(Text-based design files)
BEGIN

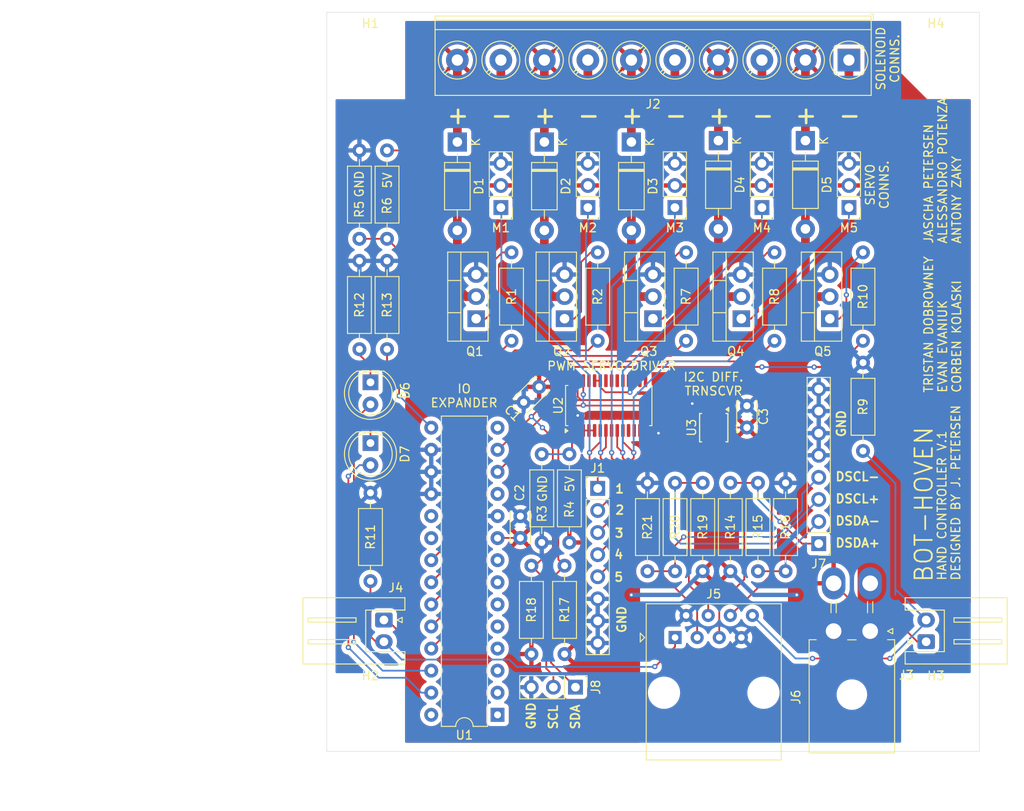
<source format=kicad_pcb>
(kicad_pcb
	(version 20240108)
	(generator "pcbnew")
	(generator_version "8.0")
	(general
		(thickness 1.6)
		(legacy_teardrops no)
	)
	(paper "A4")
	(layers
		(0 "F.Cu" signal)
		(31 "B.Cu" signal)
		(32 "B.Adhes" user "B.Adhesive")
		(33 "F.Adhes" user "F.Adhesive")
		(34 "B.Paste" user)
		(35 "F.Paste" user)
		(36 "B.SilkS" user "B.Silkscreen")
		(37 "F.SilkS" user "F.Silkscreen")
		(38 "B.Mask" user)
		(39 "F.Mask" user)
		(40 "Dwgs.User" user "User.Drawings")
		(41 "Cmts.User" user "User.Comments")
		(42 "Eco1.User" user "User.Eco1")
		(43 "Eco2.User" user "User.Eco2")
		(44 "Edge.Cuts" user)
		(45 "Margin" user)
		(46 "B.CrtYd" user "B.Courtyard")
		(47 "F.CrtYd" user "F.Courtyard")
		(48 "B.Fab" user)
		(49 "F.Fab" user)
		(50 "User.1" user)
		(51 "User.2" user)
		(52 "User.3" user)
		(53 "User.4" user)
		(54 "User.5" user)
		(55 "User.6" user)
		(56 "User.7" user)
		(57 "User.8" user)
		(58 "User.9" user)
	)
	(setup
		(pad_to_mask_clearance 0)
		(allow_soldermask_bridges_in_footprints no)
		(pcbplotparams
			(layerselection 0x00010fc_ffffffff)
			(plot_on_all_layers_selection 0x0000000_00000000)
			(disableapertmacros no)
			(usegerberextensions no)
			(usegerberattributes yes)
			(usegerberadvancedattributes yes)
			(creategerberjobfile yes)
			(dashed_line_dash_ratio 12.000000)
			(dashed_line_gap_ratio 3.000000)
			(svgprecision 4)
			(plotframeref no)
			(viasonmask no)
			(mode 1)
			(useauxorigin no)
			(hpglpennumber 1)
			(hpglpenspeed 20)
			(hpglpendiameter 15.000000)
			(pdf_front_fp_property_popups yes)
			(pdf_back_fp_property_popups yes)
			(dxfpolygonmode yes)
			(dxfimperialunits yes)
			(dxfusepcbnewfont yes)
			(psnegative no)
			(psa4output no)
			(plotreference yes)
			(plotvalue yes)
			(plotfptext yes)
			(plotinvisibletext no)
			(sketchpadsonfab no)
			(subtractmaskfromsilk no)
			(outputformat 1)
			(mirror no)
			(drillshape 0)
			(scaleselection 1)
			(outputdirectory "gerbers/")
		)
	)
	(net 0 "")
	(net 1 "+5V")
	(net 2 "GND")
	(net 3 "Net-(D1-A)")
	(net 4 "+12V")
	(net 5 "Net-(D2-A)")
	(net 6 "Net-(D3-A)")
	(net 7 "Net-(D4-A)")
	(net 8 "Net-(D5-A)")
	(net 9 "DSDA-")
	(net 10 "DSCL+")
	(net 11 "DSDA+")
	(net 12 "DSCL-")
	(net 13 "SDA")
	(net 14 "SCL")
	(net 15 "Net-(J1-Pin_1)")
	(net 16 "Net-(J1-Pin_3)")
	(net 17 "Net-(J1-Pin_4)")
	(net 18 "Net-(J1-Pin_2)")
	(net 19 "Net-(J1-Pin_5)")
	(net 20 "Net-(Q1-G)")
	(net 21 "Net-(Q2-G)")
	(net 22 "Net-(Q3-G)")
	(net 23 "Net-(Q4-G)")
	(net 24 "Net-(Q5-G)")
	(net 25 "Net-(U1-GPA0)")
	(net 26 "Net-(U1-GPA1)")
	(net 27 "Net-(U1-GPA2)")
	(net 28 "Net-(U1-GPA3)")
	(net 29 "Net-(U1-GPA4)")
	(net 30 "unconnected-(U1-GPB2-Pad3)")
	(net 31 "unconnected-(U1-GPB7-Pad8)")
	(net 32 "unconnected-(U1-NC-Pad11)")
	(net 33 "unconnected-(U1-GPB6-Pad7)")
	(net 34 "unconnected-(U1-GPB4-Pad5)")
	(net 35 "unconnected-(U1-GPA7-Pad28)")
	(net 36 "unconnected-(U1-INTA-Pad20)")
	(net 37 "unconnected-(U1-GPB5-Pad6)")
	(net 38 "unconnected-(U1-GPB3-Pad4)")
	(net 39 "unconnected-(U1-GPB0-Pad1)")
	(net 40 "unconnected-(U1-GPB1-Pad2)")
	(net 41 "unconnected-(U1-INTB-Pad19)")
	(net 42 "unconnected-(U1-NC-Pad14)")
	(net 43 "Net-(U2-A0)")
	(net 44 "Net-(U1-A0)")
	(net 45 "unconnected-(U2-EXTCLK-Pad25)")
	(net 46 "unconnected-(U2-LED12-Pad19)")
	(net 47 "unconnected-(U2-LED9-Pad16)")
	(net 48 "unconnected-(U2-LED5-Pad11)")
	(net 49 "unconnected-(U2-LED10-Pad17)")
	(net 50 "unconnected-(U2-LED11-Pad18)")
	(net 51 "unconnected-(U2-LED14-Pad21)")
	(net 52 "unconnected-(U2-LED6-Pad12)")
	(net 53 "unconnected-(U2-LED7-Pad13)")
	(net 54 "unconnected-(U2-LED13-Pad20)")
	(net 55 "LED1")
	(net 56 "LED2")
	(net 57 "Net-(D6-K)")
	(net 58 "Net-(D7-K)")
	(net 59 "unconnected-(U2-LED8-Pad15)")
	(net 60 "unconnected-(U2-LED15-Pad22)")
	(net 61 "LIMIT_SW_R")
	(net 62 "LIMIT_SW_L")
	(footprint "Connector_PinHeader_2.54mm:PinHeader_1x03_P2.54mm_Vertical" (layer "F.Cu") (at 135 78.96 180))
	(footprint "Package_TO_SOT_THT:TO-220-3_Vertical" (layer "F.Cu") (at 142.32 91.74 90))
	(footprint "Connector_PinHeader_2.54mm:PinHeader_1x03_P2.54mm_Vertical" (layer "F.Cu") (at 155 78.96 180))
	(footprint "Resistor_THT:R_Axial_DIN0207_L6.3mm_D2.5mm_P10.16mm_Horizontal" (layer "F.Cu") (at 151.845 120.78 90))
	(footprint "Connector_JST:JST_XH_S2B-XH-A_1x02_P2.50mm_Horizontal" (layer "F.Cu") (at 121.56 126.385 -90))
	(footprint "Diode_THT:D_DO-41_SOD81_P10.16mm_Horizontal" (layer "F.Cu") (at 140 71.42 -90))
	(footprint "Resistor_THT:R_Axial_DIN0207_L6.3mm_D2.5mm_P10.16mm_Horizontal" (layer "F.Cu") (at 118.745 82.55 90))
	(footprint "Connector_Molex:Molex_Mini-Fit_Jr_5569-04A2_2x02_P4.20mm_Horizontal" (layer "F.Cu") (at 177.44 127.665 180))
	(footprint "Resistor_THT:R_Axial_DIN0207_L6.3mm_D2.5mm_P10.16mm_Horizontal" (layer "F.Cu") (at 167.72 120.78 90))
	(footprint "Connector_PinHeader_2.54mm:PinHeader_1x03_P2.54mm_Vertical" (layer "F.Cu") (at 165 78.96 180))
	(footprint "Capacitor_THT:C_Disc_D3.4mm_W2.1mm_P2.50mm" (layer "F.Cu") (at 139.393884 99.576117 -135))
	(footprint "Resistor_THT:R_Axial_DIN0207_L6.3mm_D2.5mm_P10.16mm_Horizontal" (layer "F.Cu") (at 121.92 95.245 90))
	(footprint "Capacitor_THT:C_Disc_D3.4mm_W2.1mm_P2.50mm" (layer "F.Cu") (at 137.24 116.95 90))
	(footprint "Resistor_THT:R_Axial_DIN0207_L6.3mm_D2.5mm_P10.16mm_Horizontal" (layer "F.Cu") (at 118.745 95.245 90))
	(footprint "Connector_PinHeader_2.54mm:PinHeader_1x08_P2.54mm_Vertical" (layer "F.Cu") (at 146.13 111.255))
	(footprint "Resistor_THT:R_Axial_DIN0207_L6.3mm_D2.5mm_P10.16mm_Horizontal" (layer "F.Cu") (at 156.29 94.28 90))
	(footprint "Diode_THT:D_DO-41_SOD81_P10.16mm_Horizontal" (layer "F.Cu") (at 160 71.26 -90))
	(footprint "Capacitor_THT:C_Disc_D3.4mm_W2.1mm_P2.50mm" (layer "F.Cu") (at 163.275 104.25 90))
	(footprint "MountingHole:MountingHole_3.2mm_M3" (layer "F.Cu") (at 185 62))
	(footprint "LED_THT:LED_D5.0mm_Clear" (layer "F.Cu") (at 120.015 99.055 -90))
	(footprint "LED_THT:LED_D5.0mm_Clear" (layer "F.Cu") (at 120.015 106.04 -90))
	(footprint "TerminalBlock_Phoenix:TerminalBlock_Phoenix_PT-1,5-10-5.0-H_1x10_P5.00mm_Horizontal" (layer "F.Cu") (at 175 62 180))
	(footprint "Connector_PinHeader_2.54mm:PinHeader_1x03_P2.54mm_Vertical" (layer "F.Cu") (at 143.575 134.115 -90))
	(footprint "Connector_PinHeader_2.54mm:PinHeader_1x08_P2.54mm_Vertical" (layer "F.Cu") (at 171.53 117.605 180))
	(footprint "Resistor_THT:R_Axial_DIN0207_L6.3mm_D2.5mm_P10.16mm_Horizontal" (layer "F.Cu") (at 142.875 107.315 -90))
	(footprint "Diode_THT:D_DO-41_SOD81_P10.16mm_Horizontal" (layer "F.Cu") (at 150 71.42 -90))
	(footprint "Package_TO_SOT_THT:TO-220-3_Vertical" (layer "F.Cu") (at 132.16 91.74 90))
	(footprint "Package_TO_SOT_THT:TO-220-3_Vertical" (layer "F.Cu") (at 172.8 91.74 90))
	(footprint "Package_DIP:DIP-28_W7.62mm" (layer "F.Cu") (at 134.62 137.29 180))
	(footprint "MountingHole:MountingHole_3.2mm_M3" (layer "F.Cu") (at 185 137))
	(footprint "Resistor_THT:R_Axial_DIN0207_L6.3mm_D2.5mm_P10.16mm_Horizontal"
		(layer "F.Cu")
		(uuid "7dbeff74-136e-46f0-8eb0-010e7b899fea")
		(at 176.61 94.28 90)
		(descr "Resistor, Axial_DIN0207 series, Axial, Horizontal, pin pitch=10.16mm, 0.25W = 1/4W, length*diameter=6.3*2.5mm^2, http://cdn-reichelt.de/documents/datenblatt/B400/1_4W%23YAG.pdf")
		(tags "Resistor Axial_DIN0207 series Axial Horizontal pin pitch 10.16mm 0.25W = 1/4W length 6.3mm diameter 2.5mm")
		(property "Reference" "R10"
			(at 5.08 0 90)
			(layer "F.SilkS")
			(uuid "406ed473-06f5-4c79-81e5-ba363dce609b")
			(effects
				(font
					(size 1 1)
					(thickness 0.15)
				)
			)
		)
		(property "Value" "1k"
			(at 5.08 2.37 90)
			(layer "F.Fab")
			(uuid "bc42556c-df1b-4030-b730-22b53d1624c8")
			(effects
				(font
					(size 1 1)
					(thickness 0.15)
				)
			)
		)
		(property "Footprint" "Resistor_THT:R_Axial_DIN0207_L6.3mm_D2.5mm_P10.16mm_Horizontal"
			(at 0 0 90)
			(unlocked yes)
			(layer "F.Fab")
			(hide yes)
			(uuid "0943e10c-6d90-4af5-909e-38270e7bdc00")
			(effects
				(font
					(size 1.27 1.27)
					(thickness 0.15)
				)
			)
		)
		(property "Datasheet" ""
			(at 0 0 90)
			(unlocked yes)
			(layer "F.Fab")
			(hide yes)
			(uuid "c6f7e211-35c9-46c9-ac4a-c30e3203ff0c")
			(effects
				(font
					(size 1.27 1.27)
					(thickness 0.15)
				)
			)
		)
		(property "Descrip
... [714936 chars truncated]
</source>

END

WHAT IS EXPECTED
In the records above, locate the lines holding the word "SilkS". Copy each of them.

REPLY TO THE EXERCISE
		(36 "B.SilkS" user "B.Silkscreen")
		(37 "F.SilkS" user "F.Silkscreen")
			(layer "F.SilkS")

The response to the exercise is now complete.